Estaba todo dicho y dispuesto, pero jamás imaginó que en la Corte de Justicia encontraría a la persona capaz de volcar su corazón.

No fue en las mejores circunstancias. Era uno de sus proyectos sociales servir a las personas de escasos recursos económicos como abogado defensor. Las leyes apasionaban su alma.

Don Pedro, un hombre de edad avanzada apenas podía mantener el equilibrio, la vista llena de cataratas le causaba frecuentes mareos al caminar, ni qué decir al conducir, por ello vendió su vieja camioneta, pero lo estaban culpando por herir a un niño vecino y darse a la fuga. Era difícil corroborar que el hombre no hubiera tenido la culpa, pero no imposible.

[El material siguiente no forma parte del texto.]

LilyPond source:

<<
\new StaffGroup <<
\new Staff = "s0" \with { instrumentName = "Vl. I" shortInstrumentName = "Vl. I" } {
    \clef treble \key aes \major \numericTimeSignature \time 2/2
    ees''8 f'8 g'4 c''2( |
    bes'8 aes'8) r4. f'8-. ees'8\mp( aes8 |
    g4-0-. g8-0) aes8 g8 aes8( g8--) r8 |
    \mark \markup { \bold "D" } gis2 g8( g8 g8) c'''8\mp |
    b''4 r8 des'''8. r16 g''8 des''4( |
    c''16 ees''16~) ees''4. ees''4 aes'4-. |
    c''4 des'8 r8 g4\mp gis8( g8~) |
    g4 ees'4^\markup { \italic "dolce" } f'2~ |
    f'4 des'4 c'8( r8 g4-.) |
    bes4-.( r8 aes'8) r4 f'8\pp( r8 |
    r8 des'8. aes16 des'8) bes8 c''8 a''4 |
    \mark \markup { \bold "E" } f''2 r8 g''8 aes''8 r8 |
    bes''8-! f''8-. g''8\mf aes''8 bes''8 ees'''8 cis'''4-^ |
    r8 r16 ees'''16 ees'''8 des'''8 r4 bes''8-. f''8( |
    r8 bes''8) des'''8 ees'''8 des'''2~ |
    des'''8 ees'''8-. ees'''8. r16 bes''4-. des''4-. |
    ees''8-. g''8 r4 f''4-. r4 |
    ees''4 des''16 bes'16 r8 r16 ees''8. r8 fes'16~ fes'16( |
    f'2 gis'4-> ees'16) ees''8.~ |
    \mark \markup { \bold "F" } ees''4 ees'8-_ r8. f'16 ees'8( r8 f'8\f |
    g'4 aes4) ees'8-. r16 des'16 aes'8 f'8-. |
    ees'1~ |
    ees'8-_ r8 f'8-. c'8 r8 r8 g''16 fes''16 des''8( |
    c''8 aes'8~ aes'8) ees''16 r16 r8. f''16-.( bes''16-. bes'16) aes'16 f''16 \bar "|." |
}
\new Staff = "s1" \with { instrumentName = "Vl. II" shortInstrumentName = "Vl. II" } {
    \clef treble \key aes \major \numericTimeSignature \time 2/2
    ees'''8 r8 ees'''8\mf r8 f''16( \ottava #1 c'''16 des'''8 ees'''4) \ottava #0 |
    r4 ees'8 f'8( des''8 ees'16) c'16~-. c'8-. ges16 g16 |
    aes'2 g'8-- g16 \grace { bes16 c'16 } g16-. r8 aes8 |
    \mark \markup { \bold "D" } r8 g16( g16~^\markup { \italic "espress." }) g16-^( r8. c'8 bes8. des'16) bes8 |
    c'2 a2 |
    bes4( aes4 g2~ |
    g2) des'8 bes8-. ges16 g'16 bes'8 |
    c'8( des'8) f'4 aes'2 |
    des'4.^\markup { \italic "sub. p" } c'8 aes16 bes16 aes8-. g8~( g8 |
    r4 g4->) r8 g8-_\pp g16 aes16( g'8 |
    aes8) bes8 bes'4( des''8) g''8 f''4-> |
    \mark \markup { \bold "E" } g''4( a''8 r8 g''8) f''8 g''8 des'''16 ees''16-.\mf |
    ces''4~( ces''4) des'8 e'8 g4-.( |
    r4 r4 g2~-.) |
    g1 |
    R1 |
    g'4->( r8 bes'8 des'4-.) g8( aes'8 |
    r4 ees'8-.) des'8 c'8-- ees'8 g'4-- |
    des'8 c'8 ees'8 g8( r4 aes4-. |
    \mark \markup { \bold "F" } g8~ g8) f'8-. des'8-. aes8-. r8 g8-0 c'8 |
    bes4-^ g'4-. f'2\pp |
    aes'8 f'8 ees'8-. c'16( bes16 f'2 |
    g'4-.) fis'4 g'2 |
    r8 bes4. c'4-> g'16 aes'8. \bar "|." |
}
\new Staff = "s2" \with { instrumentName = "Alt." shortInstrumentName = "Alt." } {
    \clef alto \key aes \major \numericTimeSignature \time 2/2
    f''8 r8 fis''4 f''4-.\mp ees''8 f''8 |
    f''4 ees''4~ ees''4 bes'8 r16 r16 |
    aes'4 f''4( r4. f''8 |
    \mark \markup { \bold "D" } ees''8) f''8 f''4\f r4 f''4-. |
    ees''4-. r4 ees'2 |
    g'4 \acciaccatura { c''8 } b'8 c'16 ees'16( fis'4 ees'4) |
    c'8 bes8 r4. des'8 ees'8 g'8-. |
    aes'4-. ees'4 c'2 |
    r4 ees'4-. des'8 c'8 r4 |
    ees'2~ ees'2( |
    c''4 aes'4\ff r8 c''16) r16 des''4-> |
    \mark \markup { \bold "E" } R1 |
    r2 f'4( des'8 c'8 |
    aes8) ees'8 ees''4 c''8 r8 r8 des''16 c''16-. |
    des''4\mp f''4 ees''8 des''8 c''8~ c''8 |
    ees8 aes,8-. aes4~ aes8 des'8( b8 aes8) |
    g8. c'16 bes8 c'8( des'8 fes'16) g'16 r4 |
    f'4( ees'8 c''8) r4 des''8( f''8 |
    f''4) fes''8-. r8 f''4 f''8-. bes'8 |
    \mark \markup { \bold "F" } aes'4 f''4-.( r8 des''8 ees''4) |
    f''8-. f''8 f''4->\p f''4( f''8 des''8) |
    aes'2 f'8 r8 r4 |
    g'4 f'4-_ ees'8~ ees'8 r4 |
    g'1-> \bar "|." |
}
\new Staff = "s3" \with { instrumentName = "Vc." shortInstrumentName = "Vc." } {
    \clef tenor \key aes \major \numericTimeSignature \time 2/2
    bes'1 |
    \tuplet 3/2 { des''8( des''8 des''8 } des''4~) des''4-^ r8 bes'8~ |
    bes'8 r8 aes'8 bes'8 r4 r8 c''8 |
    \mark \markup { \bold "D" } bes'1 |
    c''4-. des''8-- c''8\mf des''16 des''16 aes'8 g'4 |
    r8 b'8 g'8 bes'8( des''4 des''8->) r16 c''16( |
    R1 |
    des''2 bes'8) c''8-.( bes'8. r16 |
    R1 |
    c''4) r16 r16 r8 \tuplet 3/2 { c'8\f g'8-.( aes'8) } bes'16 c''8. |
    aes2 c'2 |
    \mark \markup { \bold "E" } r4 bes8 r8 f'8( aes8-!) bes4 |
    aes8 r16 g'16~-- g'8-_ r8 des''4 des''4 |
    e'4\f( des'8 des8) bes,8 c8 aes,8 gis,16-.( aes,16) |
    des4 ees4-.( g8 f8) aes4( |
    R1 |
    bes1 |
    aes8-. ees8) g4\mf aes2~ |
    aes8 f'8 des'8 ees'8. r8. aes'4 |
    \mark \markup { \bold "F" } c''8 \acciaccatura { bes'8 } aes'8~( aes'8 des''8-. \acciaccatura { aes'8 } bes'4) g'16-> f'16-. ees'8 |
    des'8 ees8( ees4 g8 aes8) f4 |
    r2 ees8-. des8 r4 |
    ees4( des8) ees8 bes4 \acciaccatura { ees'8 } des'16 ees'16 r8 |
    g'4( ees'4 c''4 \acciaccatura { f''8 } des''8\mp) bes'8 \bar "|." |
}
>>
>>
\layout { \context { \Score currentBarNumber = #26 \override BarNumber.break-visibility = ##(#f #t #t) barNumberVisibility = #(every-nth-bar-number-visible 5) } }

Cuando el príncipe logró la sentencia de inocente al evidenciar que el culpable había sido, en realidad, el nuevo dueño de la camioneta, respiraron con alivio, sobre todo, la hija de su defendido, una mujer castaña y delgada, dueña de un par de brillantes y caramelos ojos; quien se mantuvo en silencio, rezando con los labios apretados y las manos entrelazadas durante el juicio de su padre en las bancas del público.

Ante sus ojos fue la belleza más pura que había visto.

Daniela era su nombre.

El príncipe, tan empático con la gente, se encariñó enseguida con don Pedro y de repente se vio visitándolo con frecuencia, con el deseo escondido de ver a Daniela.

Ni siquiera se percató cuando se enamoró. Era su risa, su voz delicada, su solidaridad con los demás, su inteligencia, su cordialidad. Solo sabía que quería verla todos los días.

El primer beso le quemó las entrañas. Era deseo y dulzura en una joven que se distanciaba de él con dos años de edad menos.

Estaba seguro que esa boca y abrazos femeninos sabían a amor; no era sino una locura avanzar con una boda dispuesta por la monarquía. El príncipe Jorge, al contrario, prefería que la unión se diera con Daniela y probar esa vida de amor cada día.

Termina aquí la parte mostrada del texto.